[Stored items from a collection]
● ● ● ● ●
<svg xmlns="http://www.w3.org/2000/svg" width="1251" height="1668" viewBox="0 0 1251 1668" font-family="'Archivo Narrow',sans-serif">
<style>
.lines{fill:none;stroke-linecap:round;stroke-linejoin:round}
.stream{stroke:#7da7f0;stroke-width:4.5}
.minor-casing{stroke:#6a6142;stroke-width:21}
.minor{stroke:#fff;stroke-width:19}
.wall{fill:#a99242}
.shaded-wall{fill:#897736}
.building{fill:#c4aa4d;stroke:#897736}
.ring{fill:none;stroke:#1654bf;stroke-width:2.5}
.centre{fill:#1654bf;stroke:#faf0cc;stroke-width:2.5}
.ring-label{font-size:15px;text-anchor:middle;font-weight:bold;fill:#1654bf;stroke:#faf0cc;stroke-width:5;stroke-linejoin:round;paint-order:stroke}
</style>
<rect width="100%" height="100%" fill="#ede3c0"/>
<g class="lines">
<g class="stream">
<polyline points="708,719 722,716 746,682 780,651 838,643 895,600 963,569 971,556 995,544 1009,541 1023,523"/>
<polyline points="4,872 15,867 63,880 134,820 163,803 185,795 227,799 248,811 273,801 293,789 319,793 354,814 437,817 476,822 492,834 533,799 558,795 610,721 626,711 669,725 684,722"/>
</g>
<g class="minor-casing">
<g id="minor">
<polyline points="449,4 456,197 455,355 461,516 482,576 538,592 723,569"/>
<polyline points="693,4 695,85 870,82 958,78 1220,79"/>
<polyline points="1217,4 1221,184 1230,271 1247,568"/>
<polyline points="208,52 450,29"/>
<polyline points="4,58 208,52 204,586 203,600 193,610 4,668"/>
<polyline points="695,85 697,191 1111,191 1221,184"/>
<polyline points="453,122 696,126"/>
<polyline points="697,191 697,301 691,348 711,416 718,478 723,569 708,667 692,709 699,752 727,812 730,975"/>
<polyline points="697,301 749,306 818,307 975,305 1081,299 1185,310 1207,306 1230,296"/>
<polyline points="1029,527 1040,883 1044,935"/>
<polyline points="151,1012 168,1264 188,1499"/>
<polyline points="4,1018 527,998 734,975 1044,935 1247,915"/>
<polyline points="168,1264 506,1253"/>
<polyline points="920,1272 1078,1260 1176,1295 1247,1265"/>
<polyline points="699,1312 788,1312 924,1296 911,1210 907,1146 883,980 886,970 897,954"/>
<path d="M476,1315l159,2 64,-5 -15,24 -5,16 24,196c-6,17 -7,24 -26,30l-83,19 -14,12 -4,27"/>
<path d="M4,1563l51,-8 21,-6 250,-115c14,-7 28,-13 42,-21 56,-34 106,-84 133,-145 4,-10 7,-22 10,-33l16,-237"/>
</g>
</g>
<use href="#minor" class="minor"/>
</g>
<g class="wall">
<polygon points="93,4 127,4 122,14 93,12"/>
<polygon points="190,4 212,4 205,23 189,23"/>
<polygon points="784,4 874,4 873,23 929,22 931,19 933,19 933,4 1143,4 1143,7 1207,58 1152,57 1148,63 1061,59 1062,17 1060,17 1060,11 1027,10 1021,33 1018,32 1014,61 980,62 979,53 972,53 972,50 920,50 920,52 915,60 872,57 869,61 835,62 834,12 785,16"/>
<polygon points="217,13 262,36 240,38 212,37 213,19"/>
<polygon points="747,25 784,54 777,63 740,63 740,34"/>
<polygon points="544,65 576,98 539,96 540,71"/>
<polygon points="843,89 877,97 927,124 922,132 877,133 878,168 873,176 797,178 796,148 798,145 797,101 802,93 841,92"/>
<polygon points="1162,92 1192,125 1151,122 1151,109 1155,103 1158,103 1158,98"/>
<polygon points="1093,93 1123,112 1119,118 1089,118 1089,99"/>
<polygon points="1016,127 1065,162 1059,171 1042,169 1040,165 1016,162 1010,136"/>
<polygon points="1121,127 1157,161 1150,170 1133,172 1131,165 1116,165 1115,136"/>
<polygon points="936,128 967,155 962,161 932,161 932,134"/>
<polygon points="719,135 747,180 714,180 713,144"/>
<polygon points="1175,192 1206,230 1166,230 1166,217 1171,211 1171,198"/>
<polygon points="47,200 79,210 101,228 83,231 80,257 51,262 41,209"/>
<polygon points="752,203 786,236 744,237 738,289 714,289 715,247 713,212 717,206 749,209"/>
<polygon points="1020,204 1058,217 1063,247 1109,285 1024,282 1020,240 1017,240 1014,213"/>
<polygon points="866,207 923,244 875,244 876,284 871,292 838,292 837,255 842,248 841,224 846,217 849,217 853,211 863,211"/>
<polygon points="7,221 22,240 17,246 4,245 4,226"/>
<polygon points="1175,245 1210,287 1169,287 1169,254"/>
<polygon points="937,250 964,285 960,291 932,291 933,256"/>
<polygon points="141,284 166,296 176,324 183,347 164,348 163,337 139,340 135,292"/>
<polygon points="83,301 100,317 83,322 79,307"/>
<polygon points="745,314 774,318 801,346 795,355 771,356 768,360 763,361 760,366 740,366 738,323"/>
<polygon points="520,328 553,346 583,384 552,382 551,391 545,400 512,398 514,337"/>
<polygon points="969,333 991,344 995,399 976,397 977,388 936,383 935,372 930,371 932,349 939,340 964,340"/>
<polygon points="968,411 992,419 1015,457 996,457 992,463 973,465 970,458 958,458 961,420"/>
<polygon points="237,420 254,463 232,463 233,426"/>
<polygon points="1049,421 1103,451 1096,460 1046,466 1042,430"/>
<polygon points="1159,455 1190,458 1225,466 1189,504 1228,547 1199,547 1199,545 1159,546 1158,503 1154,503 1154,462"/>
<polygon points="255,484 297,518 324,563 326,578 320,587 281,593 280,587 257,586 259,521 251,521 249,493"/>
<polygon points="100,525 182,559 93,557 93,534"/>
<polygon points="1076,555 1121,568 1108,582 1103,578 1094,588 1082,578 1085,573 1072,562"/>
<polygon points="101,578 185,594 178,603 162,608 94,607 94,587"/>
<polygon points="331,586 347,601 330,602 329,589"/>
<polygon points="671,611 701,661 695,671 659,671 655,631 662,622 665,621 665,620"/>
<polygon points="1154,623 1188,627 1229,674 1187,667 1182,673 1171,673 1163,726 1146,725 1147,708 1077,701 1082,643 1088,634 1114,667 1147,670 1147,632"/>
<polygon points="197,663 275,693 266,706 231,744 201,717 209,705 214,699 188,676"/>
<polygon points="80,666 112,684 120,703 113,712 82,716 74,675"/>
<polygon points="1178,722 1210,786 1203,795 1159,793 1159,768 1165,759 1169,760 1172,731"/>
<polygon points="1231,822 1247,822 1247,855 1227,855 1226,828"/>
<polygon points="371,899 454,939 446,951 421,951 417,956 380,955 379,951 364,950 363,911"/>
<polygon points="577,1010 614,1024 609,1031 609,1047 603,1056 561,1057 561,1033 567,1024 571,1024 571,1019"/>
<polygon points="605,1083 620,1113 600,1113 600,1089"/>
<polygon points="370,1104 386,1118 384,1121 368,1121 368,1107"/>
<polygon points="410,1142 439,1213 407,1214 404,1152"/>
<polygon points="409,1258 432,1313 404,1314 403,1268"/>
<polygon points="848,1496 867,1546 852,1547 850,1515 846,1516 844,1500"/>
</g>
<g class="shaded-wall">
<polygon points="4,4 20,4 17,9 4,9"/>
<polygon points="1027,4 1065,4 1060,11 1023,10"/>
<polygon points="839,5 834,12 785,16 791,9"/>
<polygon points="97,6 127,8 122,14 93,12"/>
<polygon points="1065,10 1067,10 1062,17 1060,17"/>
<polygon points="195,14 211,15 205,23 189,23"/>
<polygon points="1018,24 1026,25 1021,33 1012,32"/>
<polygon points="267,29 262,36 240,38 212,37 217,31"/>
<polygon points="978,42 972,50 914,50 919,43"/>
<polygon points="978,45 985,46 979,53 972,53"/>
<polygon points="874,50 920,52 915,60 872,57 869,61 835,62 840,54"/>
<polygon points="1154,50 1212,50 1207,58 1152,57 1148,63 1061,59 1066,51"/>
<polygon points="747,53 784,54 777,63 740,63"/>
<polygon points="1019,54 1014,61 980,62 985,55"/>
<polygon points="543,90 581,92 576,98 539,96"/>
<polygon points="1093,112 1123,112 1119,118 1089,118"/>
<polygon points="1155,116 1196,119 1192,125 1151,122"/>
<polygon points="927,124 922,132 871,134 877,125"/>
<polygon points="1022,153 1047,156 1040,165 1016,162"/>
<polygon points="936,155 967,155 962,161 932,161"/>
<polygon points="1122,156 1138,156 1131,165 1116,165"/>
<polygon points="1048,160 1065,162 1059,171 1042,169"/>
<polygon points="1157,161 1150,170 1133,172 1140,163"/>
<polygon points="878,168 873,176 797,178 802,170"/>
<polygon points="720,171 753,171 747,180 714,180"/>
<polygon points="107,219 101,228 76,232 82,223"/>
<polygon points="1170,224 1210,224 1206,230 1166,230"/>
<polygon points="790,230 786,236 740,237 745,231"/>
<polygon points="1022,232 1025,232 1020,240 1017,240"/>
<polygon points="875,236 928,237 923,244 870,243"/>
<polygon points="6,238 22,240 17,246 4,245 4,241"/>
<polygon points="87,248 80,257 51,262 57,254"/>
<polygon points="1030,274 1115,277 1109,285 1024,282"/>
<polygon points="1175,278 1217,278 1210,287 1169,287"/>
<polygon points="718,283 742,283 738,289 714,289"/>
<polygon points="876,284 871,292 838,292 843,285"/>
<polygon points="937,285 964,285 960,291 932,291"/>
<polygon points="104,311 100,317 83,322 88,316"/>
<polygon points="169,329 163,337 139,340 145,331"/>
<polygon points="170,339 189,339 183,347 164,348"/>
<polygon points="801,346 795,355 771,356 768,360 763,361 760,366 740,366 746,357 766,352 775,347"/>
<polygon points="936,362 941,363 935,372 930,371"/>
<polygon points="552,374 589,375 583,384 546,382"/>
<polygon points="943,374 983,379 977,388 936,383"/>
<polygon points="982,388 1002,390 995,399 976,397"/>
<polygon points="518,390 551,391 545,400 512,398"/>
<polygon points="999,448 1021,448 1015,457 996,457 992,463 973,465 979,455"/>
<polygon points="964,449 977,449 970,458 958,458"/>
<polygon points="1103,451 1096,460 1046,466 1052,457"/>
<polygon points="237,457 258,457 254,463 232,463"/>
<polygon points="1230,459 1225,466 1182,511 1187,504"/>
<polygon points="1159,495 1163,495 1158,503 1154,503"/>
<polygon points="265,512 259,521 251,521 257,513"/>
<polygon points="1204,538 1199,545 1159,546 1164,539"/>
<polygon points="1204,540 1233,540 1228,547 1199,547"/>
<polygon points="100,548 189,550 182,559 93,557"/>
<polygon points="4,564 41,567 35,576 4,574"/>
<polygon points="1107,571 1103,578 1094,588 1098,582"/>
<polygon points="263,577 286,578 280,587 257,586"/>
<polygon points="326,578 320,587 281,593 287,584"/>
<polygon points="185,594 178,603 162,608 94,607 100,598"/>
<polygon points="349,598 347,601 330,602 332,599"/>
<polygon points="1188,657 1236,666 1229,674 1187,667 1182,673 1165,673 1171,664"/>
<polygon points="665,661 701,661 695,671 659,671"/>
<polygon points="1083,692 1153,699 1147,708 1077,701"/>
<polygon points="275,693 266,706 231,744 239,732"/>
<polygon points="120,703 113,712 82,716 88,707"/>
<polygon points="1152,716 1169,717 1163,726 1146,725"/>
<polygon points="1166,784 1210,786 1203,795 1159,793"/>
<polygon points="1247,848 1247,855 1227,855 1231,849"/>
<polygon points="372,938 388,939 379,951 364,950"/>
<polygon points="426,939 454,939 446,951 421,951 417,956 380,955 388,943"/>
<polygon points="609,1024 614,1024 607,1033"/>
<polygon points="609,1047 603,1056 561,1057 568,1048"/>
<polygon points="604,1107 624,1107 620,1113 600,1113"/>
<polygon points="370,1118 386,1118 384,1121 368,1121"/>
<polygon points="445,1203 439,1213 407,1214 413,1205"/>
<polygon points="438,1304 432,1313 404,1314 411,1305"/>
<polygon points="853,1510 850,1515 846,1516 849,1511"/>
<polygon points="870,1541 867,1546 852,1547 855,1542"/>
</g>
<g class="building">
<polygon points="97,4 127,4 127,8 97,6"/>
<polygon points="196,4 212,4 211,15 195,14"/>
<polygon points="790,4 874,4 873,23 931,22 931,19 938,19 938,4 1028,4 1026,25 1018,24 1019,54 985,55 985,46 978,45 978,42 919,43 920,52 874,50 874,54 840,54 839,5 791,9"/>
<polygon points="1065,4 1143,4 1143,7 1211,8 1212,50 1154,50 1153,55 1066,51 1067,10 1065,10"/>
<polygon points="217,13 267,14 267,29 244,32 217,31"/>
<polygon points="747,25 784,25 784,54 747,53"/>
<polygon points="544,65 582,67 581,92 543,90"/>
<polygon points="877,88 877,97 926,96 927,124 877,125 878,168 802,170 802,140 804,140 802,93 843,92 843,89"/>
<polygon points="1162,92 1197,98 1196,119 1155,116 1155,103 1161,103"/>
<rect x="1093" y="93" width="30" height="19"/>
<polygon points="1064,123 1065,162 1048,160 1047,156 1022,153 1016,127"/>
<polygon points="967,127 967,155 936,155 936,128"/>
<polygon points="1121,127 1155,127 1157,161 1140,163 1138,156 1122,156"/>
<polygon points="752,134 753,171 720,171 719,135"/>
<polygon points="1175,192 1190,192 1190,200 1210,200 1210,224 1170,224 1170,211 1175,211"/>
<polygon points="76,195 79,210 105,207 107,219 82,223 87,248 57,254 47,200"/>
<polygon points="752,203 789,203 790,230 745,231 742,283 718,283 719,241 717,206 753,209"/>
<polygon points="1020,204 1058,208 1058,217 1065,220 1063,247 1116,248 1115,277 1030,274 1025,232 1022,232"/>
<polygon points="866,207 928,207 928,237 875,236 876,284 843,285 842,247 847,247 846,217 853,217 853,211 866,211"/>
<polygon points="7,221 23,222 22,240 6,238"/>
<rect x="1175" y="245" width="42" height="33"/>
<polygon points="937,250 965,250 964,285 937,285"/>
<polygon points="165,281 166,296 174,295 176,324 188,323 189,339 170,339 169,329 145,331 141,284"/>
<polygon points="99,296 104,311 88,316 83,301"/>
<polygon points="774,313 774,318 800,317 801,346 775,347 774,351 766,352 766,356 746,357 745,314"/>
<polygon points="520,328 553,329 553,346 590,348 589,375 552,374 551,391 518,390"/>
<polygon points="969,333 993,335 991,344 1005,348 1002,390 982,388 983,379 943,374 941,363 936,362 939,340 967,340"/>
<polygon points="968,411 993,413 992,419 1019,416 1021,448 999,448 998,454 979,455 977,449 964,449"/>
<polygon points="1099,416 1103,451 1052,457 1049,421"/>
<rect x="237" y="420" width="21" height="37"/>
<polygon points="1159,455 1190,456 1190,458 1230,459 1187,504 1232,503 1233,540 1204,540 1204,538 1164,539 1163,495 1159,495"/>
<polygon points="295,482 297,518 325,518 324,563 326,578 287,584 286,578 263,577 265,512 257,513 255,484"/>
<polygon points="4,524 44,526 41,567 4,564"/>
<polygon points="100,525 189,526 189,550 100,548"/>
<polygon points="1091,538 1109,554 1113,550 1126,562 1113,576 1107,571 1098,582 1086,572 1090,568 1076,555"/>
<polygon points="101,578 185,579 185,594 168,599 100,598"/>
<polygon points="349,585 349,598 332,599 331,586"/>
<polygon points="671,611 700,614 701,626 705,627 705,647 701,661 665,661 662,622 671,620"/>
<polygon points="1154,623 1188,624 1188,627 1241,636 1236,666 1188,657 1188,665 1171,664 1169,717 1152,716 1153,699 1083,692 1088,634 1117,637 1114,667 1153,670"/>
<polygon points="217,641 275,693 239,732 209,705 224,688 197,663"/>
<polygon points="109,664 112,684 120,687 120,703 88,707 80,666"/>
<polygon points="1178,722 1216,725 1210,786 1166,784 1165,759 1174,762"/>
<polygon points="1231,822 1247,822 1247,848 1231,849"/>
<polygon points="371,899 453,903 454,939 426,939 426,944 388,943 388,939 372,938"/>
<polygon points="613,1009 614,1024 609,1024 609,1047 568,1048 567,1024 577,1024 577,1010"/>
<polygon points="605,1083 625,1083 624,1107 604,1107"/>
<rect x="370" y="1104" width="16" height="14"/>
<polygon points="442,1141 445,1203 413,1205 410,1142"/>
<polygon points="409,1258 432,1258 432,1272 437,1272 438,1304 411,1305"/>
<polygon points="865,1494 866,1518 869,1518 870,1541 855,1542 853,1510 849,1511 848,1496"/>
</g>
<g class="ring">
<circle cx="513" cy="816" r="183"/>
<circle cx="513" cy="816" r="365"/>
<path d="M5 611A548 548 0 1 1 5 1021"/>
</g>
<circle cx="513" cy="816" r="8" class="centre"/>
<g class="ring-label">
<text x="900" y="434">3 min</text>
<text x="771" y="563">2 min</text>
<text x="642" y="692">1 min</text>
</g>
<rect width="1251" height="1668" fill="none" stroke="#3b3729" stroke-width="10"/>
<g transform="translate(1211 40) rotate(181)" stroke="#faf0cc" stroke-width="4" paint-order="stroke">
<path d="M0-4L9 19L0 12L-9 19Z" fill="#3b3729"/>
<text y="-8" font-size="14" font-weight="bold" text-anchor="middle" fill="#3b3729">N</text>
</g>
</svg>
● ● ● ● ●
WORK TO COMPLETE: Your answer should consist of each line of the data above in which the word "lines" occurs.

RESPONSE TO THIS TASK:
.lines{fill:none;stroke-linecap:round;stroke-linejoin:round}
<g class="lines">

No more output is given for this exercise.